The concept involves first a cement-based mixture, with small amounts of short carbon fibres added to increase the conductivity and flexural toughness. Then, embedded within the mixture is a metal-coated carbon fibre mesh – iron for the anode, and nickel for the cathode. After much experimentation, this is the prototype that the researchers now present.
“Results from earlier studies investigating concrete battery technology showed very low performance, so we realised we had to think out of the box, to come up with another way to produce the electrode,” said Zhang. “This particular idea that we have developed – which is also rechargeable – has never been explored before. Now we have proof of concept at lab scale.”
The research has produced a rechargeable cement-based battery with an average energy density of 7 Watt-hours per square metre (or 0.8 Watt-hours per litre). Energy density is used to express the capacity of the battery, and a modest estimate is that the performance of the new Chalmers battery could be more than ten times that of earlier attempts at concrete batteries. The energy density is still low in comparison to commercial batteries, but this limitation could be overcome thanks to the huge volume at which the battery could be constructed when used in buildings.
The fact that the battery is rechargeable is its most important quality, and the possibilities for utilisation if the concept is further developed and commercialised are almost staggering, said the team. Energy storage is an obvious possibility, monitoring is another. The researchers see applications that could range from powering LEDs, providing 4G connections in remote areas, or cathodic protection against corrosion in concrete infrastructure.
“It could also be coupled with solar cell panels for example, to provide electricity and become the energy source for monitoring systems in highways or bridges, where sensors operated by a concrete battery could detect cracking or corrosion,” suggests Zhang.
The concept of using structures and buildings in this way could be revolutionary, because it would offer an alternative solution to the energy crisis, by providing a large volume of energy storage.
Zhang said: “We have a vision that in the future this technology could allow for whole sections of multi-storey buildings made of functional concrete.
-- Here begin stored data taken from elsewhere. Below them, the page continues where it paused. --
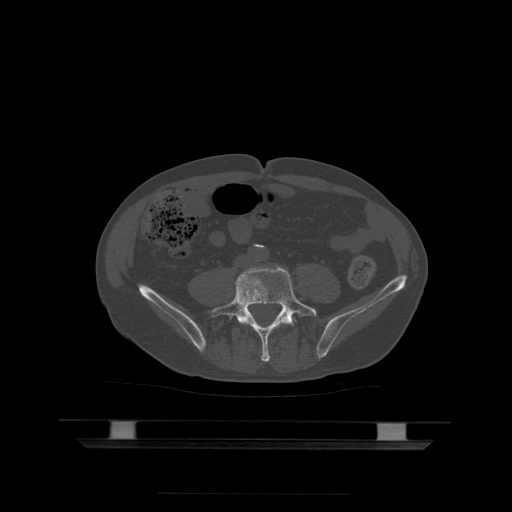
CT including the spine, one axial slice; position 76 of 522 along the scan axis; bone window (W 1800 / L 400 HU); 1.25 mm slice thickness; 512 × 512 image matrix, field of view 436 × 436 mm. Patient age 68 years. From the clinical record (not read from this slice): primary cancer: urothelial.
Structures marked on this image (semi-automatic segmentation, software-assisted and operator-edited):
- L4 vertebra: bounding box [x1, y1, x2, y2] px = [288, 322, 291, 324]
- L5 vertebra: [211, 267, 317, 362]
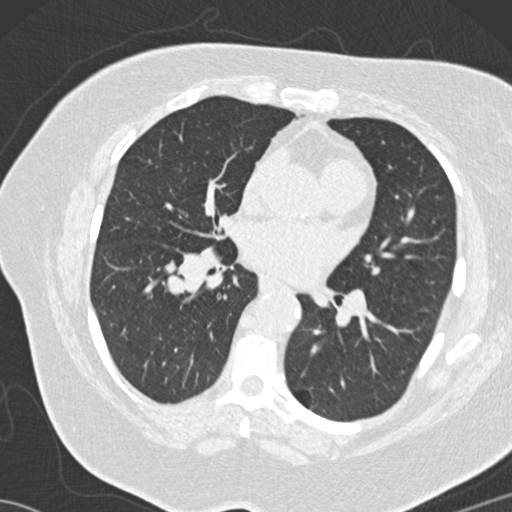
Low-dose screening chest CT, one axial slice; slice 69 of 146 in the series (ordered by position); reconstruction kernel B30f; 120 kVp; lung window (W 1500 / L -600 HU); 512 × 512 image matrix.
Annotated regions visible in this slice (expert manual segmentation):
- lesion 4 (tumor, lower lobe of right lung): bounding box <164,261,185,296> (left, top, right, bottom; pixels)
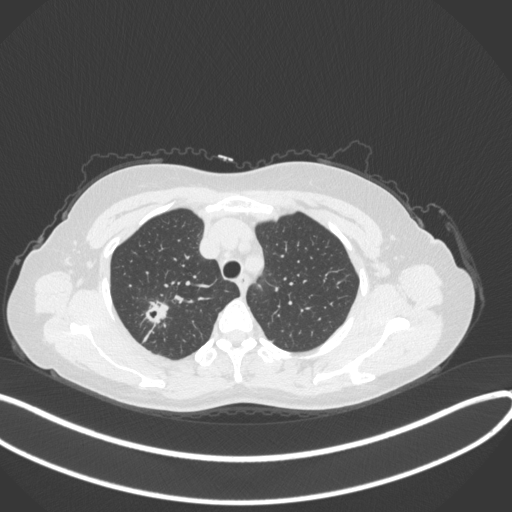
Chest CT, one axial slice. Position 290 of 342 along the scan axis. Reconstruction kernel B31f. Lung window (W 1500 / L -600 HU). 1 mm slice thickness. 512 × 512 image matrix, field of view 400 × 400 mm. Female patient, age 50 years. From the clinical record (not read from this slice): clinical TNM (as recorded): T1c N0 M0.
Outlined on this slice (rectangle marked by the reading radiologist):
- lung tumour (recorded histology: adenocarcinoma): bounding box [x1, y1, x2, y2] px = [141, 294, 172, 327]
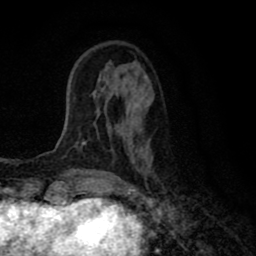
Breast MRI (dynamic contrast-enhanced), one axial slice; slice 21 of 80 in the series (ordered by position); cropped to one breast; dynamic contrast-enhanced series, time point 2 of 8 at this slice position (early post-contrast); 1.5 T; TE 2.7 ms, TR 6.6 ms; 2 mm slice thickness; 256 × 256 image matrix, field of view 150 × 150 mm. Female patient.
Annotated regions visible in this slice (semi-automatically segmented with operator editing):
- enhancing-tissue mask used for the functional tumour volume (all voxels passing the contrast-enhancement thresholds inside the analysis volume; usually the tumour): bounding box (x1, y1, x2, y2) in pixels: (82, 88, 131, 153)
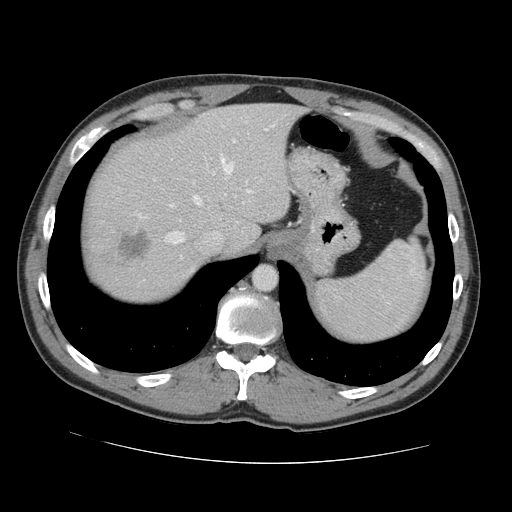
Contrast-enhanced abdominal CT, one axial slice; slice 111 of 131 in the series (ordered by position); intravenous contrast given; soft-tissue window (W 400 / L 40 HU); 512 × 512 image matrix, field of view 380 × 380 mm. From the clinical record (not read from this slice): patient: male, age 55 years at operation; diagnosis: colorectal cancer liver metastases, imaged before liver resection; multiple liver metastases: yes; largest metastasis: 2.9 cm.
Annotated regions visible in this slice (outlined manually by an expert reader):
- hepatic veins: box from (x=165, y=157) to (x=233, y=244) px
- liver: (x=84, y=104)–(x=301, y=300)
- planned liver remnant (the part of the liver to remain after resection): (x=107, y=104)–(x=301, y=252)
- portal vein (with intrahepatic branches): (x=214, y=133)–(x=253, y=193)
- liver metastasis: (x=116, y=229)–(x=150, y=262)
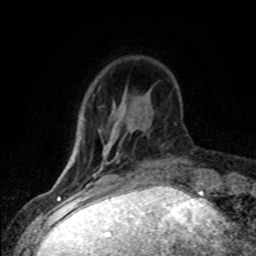
Breast MRI (dynamic contrast-enhanced), one axial slice; slice 21 of 80 in the series (ordered by position); cropped to one breast; dynamic contrast-enhanced series, time point 2 of 8 at this slice position (early post-contrast); 1.5 T; TE 4.2 ms, TR 7.1 ms; 2 mm slice thickness; 256 × 256 image matrix, field of view 145 × 145 mm. Female patient.
Structures marked on this image (semi-automatically segmented with operator editing):
- enhancing-tissue mask used for the functional tumour volume (all voxels passing the contrast-enhancement thresholds inside the analysis volume; usually the tumour): box from (x=86, y=160) to (x=120, y=187) px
Considering that any concrete surface could have a layer of this electrode embedded, we are talking about enormous volumes of functional concrete.”
The idea is still at a very early stage. The technical questions remaining to be solved before commercialisation of the technique can be a reality include extending the service life of the battery, and the development of recycling techniques.
“Since concrete infrastructure is usually built to last fifty or even a hundred years, the batteries would need to be refined to match this, or to be easier to exchange and recycle when their service life is over,” said Zhang. “For now, this offers a major challenge from a technical point of view.”
But the researchers are hopeful that their innovation has a lot to offer. “We are convinced this concept makes for a great contribution to allowing future building materials to have additional functions such as renewable energy sources,” said Tang.
The research project was funded by the Swedish Energy Agency (Energimyndigheten) and the article, Rechargeable Concrete Battery, is published in the scientific journal Buildings.